Collected data

*** Block opens ***

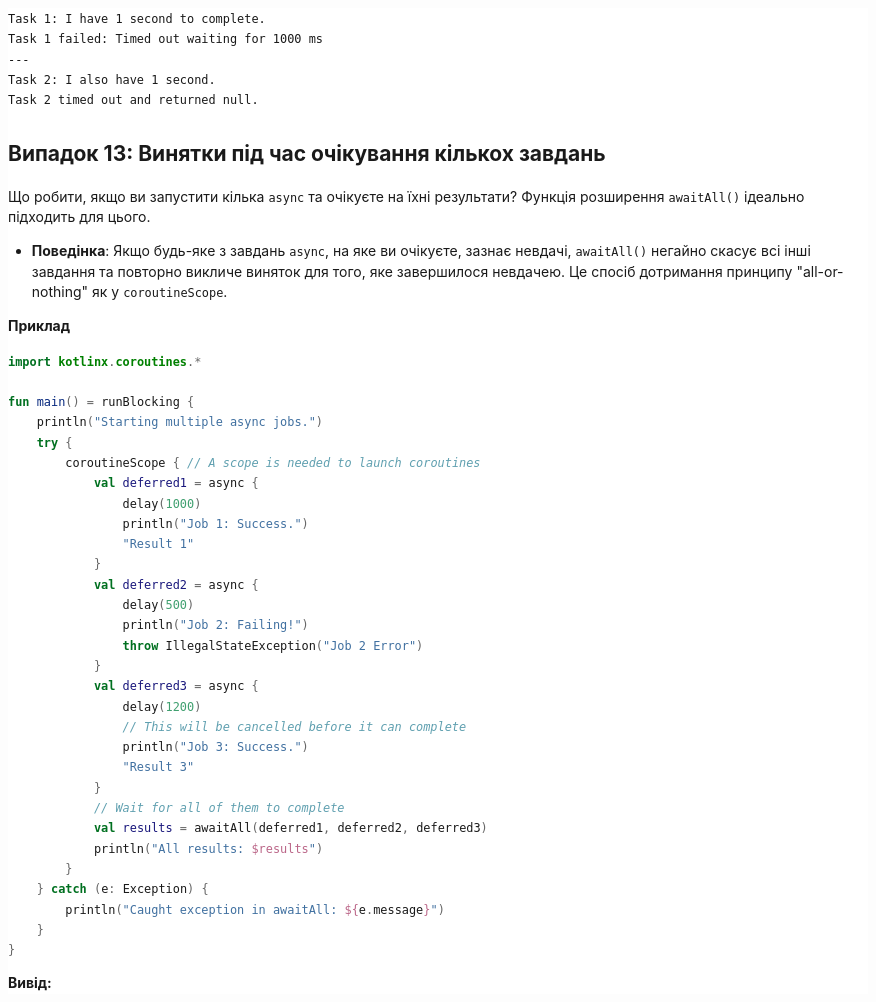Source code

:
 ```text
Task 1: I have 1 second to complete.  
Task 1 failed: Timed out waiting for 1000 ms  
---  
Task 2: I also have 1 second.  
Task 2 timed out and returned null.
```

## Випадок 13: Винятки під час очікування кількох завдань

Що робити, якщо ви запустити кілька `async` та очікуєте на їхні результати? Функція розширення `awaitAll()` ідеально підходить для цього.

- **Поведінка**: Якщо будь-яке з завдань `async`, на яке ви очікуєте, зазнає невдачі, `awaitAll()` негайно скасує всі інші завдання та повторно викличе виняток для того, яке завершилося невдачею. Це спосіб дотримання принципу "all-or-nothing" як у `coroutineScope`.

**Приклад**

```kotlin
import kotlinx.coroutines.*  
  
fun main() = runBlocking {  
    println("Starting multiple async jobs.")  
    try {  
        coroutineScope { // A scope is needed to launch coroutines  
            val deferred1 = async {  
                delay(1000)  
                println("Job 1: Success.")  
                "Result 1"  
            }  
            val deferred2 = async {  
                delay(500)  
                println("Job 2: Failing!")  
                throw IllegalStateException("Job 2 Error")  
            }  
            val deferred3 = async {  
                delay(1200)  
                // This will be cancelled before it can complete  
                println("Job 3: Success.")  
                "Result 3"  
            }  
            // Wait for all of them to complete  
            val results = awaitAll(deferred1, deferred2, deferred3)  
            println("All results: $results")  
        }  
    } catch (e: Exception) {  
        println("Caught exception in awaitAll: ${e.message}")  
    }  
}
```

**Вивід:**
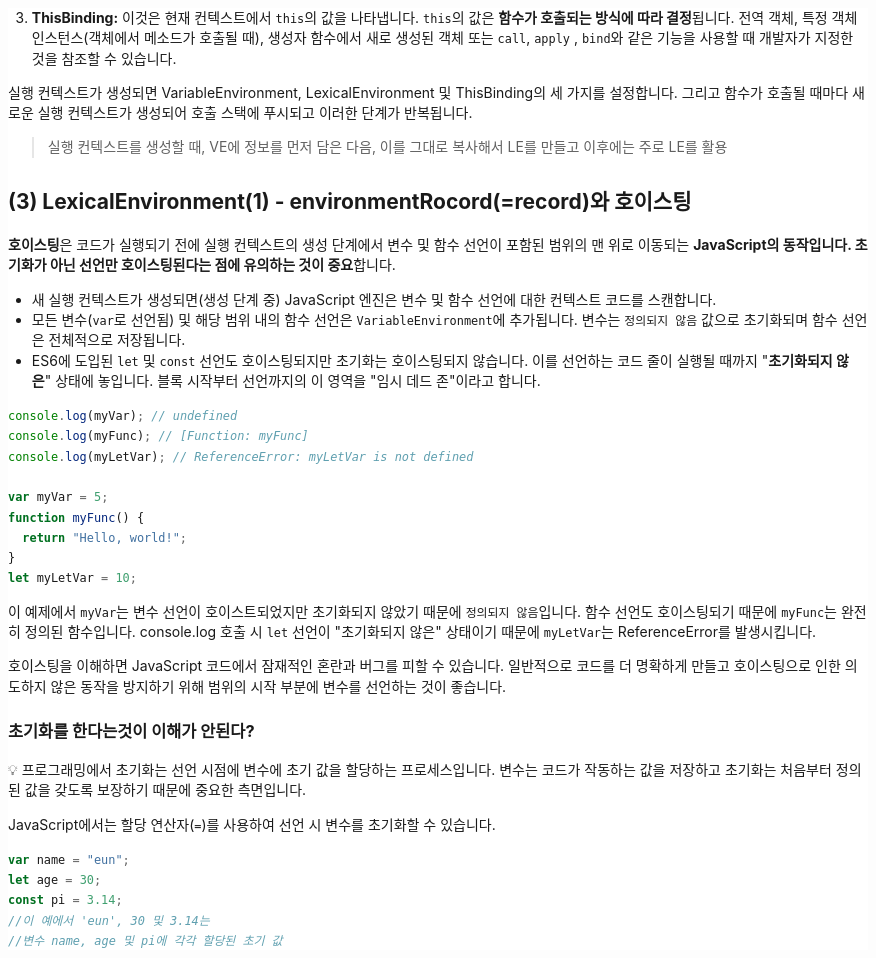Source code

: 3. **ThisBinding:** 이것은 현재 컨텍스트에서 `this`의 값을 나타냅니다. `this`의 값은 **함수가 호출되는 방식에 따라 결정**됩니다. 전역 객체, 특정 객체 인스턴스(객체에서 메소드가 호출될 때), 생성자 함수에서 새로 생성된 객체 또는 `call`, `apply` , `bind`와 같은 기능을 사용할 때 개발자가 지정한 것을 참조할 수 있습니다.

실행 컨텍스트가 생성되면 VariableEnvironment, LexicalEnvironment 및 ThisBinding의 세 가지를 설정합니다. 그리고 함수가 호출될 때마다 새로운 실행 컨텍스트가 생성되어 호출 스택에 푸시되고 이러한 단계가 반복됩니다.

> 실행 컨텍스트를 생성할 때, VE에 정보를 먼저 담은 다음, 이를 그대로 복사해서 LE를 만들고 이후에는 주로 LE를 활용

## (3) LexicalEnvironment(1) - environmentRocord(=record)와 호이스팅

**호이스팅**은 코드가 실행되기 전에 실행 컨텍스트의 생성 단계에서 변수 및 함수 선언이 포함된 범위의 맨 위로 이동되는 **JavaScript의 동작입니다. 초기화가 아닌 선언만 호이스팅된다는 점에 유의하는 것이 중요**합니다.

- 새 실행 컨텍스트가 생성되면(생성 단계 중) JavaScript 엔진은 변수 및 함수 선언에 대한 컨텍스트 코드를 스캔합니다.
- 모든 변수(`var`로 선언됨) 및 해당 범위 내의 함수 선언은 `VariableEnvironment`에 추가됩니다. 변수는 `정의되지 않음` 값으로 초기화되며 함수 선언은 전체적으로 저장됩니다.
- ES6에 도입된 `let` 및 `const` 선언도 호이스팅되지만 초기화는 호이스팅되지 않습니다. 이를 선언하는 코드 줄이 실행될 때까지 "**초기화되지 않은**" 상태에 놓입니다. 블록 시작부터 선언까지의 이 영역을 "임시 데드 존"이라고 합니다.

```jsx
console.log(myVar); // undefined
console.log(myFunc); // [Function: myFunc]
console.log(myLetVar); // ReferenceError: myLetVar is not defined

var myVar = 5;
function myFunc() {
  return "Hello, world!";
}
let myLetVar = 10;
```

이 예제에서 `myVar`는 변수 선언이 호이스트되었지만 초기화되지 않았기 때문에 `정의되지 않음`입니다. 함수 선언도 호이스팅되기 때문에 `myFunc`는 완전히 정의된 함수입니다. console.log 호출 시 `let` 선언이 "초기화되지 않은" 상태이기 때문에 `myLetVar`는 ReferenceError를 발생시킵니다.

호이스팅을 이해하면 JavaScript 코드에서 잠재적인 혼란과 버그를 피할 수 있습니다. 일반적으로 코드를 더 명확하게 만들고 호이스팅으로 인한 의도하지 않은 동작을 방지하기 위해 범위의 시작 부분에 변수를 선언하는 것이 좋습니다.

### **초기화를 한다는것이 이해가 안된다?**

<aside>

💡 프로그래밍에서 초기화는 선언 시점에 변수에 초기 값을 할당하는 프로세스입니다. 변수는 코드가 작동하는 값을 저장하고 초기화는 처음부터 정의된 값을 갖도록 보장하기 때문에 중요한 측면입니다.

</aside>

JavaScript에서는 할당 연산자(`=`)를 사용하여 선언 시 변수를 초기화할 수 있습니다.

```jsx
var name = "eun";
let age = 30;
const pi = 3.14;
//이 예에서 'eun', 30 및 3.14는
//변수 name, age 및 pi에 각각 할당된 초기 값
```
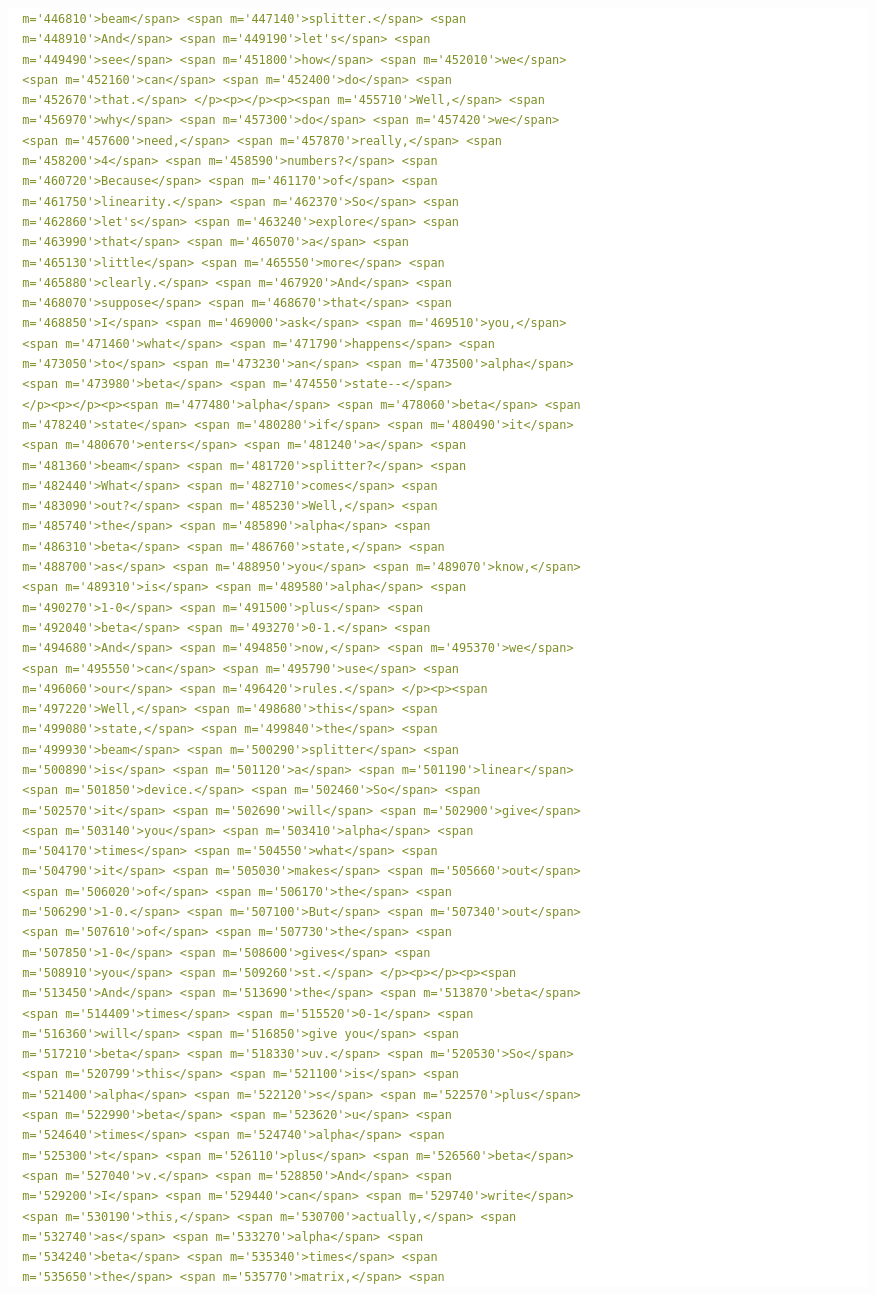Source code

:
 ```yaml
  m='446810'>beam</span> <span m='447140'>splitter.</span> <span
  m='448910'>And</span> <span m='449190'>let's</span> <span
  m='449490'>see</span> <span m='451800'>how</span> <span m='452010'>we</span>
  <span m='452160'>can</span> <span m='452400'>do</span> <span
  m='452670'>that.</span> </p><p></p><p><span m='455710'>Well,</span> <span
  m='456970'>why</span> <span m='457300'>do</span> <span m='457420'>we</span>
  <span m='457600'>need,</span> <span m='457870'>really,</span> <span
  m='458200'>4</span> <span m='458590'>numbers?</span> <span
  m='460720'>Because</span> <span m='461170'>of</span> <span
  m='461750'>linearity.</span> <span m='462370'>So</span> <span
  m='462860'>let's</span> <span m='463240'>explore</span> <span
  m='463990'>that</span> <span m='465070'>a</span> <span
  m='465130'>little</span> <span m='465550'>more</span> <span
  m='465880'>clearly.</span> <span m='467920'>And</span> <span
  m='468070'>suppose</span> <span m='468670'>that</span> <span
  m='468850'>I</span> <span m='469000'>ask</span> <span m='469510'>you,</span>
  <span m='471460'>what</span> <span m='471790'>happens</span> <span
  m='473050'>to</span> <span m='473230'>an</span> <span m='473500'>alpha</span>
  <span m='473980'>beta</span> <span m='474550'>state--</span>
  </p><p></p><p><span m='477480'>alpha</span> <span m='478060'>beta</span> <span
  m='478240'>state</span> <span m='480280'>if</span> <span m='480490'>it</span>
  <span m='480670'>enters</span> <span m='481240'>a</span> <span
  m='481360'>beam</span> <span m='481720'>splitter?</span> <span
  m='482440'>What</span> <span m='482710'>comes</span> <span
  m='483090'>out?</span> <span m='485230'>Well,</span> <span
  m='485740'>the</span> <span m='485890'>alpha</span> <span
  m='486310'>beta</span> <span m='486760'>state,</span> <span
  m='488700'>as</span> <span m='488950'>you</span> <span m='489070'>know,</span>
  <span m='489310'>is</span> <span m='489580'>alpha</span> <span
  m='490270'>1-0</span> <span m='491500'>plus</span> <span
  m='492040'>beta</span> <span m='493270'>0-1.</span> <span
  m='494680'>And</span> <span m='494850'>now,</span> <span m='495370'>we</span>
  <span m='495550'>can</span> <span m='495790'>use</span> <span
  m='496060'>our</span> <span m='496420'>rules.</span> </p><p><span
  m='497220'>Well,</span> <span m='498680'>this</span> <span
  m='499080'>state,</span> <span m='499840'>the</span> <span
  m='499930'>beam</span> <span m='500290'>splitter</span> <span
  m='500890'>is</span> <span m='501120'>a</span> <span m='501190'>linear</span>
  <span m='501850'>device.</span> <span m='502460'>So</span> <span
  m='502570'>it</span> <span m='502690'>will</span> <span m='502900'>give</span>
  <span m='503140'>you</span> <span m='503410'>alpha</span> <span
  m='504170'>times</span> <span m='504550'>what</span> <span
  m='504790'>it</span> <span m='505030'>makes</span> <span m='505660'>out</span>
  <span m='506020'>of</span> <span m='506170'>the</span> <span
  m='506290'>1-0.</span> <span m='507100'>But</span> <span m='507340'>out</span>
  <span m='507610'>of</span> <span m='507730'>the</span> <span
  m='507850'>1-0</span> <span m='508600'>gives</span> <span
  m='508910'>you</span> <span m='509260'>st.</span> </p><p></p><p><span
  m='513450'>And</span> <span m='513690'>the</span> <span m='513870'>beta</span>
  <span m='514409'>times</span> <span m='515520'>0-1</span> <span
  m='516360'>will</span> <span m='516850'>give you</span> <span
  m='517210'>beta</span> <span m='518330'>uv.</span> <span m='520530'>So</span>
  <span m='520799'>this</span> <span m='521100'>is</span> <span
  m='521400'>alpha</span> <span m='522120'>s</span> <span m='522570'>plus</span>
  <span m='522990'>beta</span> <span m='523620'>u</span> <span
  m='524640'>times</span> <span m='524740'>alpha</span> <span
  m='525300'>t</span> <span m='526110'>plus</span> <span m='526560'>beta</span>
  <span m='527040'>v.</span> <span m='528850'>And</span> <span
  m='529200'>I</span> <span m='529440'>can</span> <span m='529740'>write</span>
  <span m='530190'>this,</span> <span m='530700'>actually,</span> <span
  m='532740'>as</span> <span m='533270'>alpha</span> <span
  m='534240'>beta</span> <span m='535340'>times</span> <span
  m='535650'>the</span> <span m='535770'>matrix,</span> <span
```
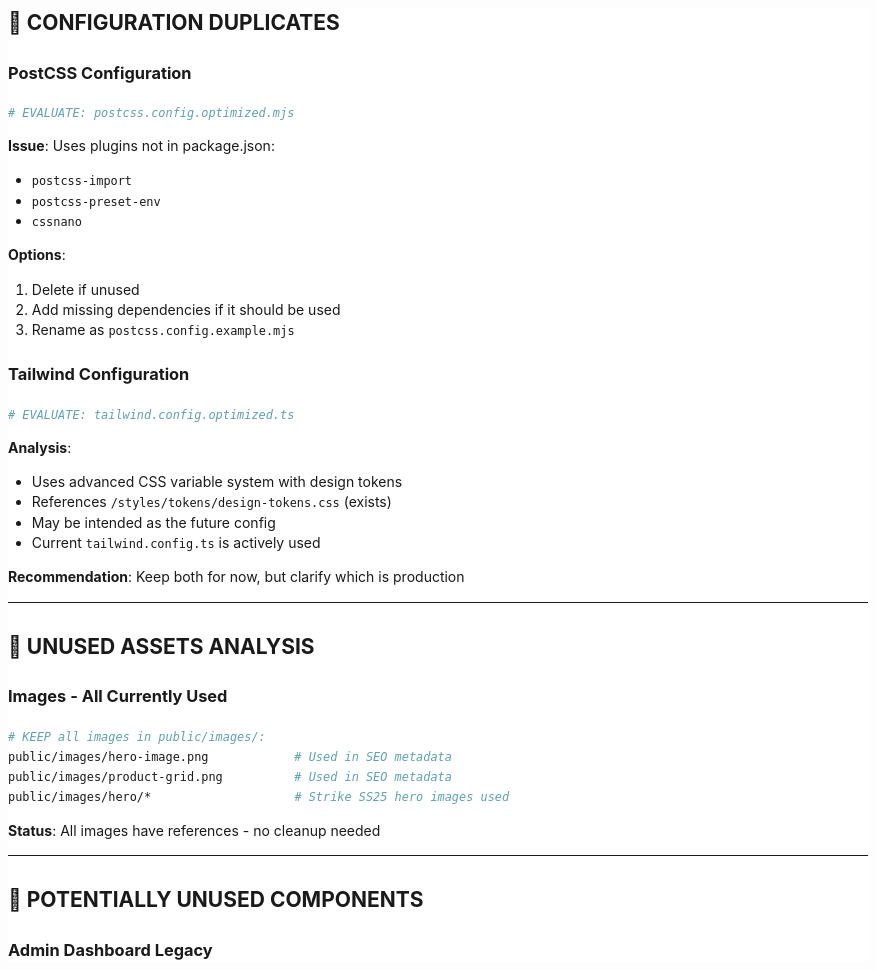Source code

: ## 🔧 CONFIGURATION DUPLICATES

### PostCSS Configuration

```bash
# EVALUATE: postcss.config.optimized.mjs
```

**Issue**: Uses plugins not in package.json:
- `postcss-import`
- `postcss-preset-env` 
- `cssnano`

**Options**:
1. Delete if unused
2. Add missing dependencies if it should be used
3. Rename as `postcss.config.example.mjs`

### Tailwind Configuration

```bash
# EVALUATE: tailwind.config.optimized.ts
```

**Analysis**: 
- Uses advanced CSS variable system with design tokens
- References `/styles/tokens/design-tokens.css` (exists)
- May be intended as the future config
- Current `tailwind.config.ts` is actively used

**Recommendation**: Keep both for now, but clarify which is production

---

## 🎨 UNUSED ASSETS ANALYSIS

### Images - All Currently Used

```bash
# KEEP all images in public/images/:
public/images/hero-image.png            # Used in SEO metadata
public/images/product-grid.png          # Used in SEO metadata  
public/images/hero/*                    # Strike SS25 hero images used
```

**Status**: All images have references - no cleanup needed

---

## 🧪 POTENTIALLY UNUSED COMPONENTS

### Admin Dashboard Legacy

*** Block closes ***

- ACTION ITEM: After locating the line with "실행 컨텍스트가 생성되면 VariableEnvironment, LexicalEnvironment" above, return that line and every later line through the one with "이후에는 주로 LE를 활용", word for word and with nothing else.

- ANSWER BOX:
실행 컨텍스트가 생성되면 VariableEnvironment, LexicalEnvironment 및 ThisBinding의 세 가지를 설정합니다. 그리고 함수가 호출될 때마다 새로운 실행 컨텍스트가 생성되어 호출 스택에 푸시되고 이러한 단계가 반복됩니다.

> 실행 컨텍스트를 생성할 때, VE에 정보를 먼저 담은 다음, 이를 그대로 복사해서 LE를 만들고 이후에는 주로 LE를 활용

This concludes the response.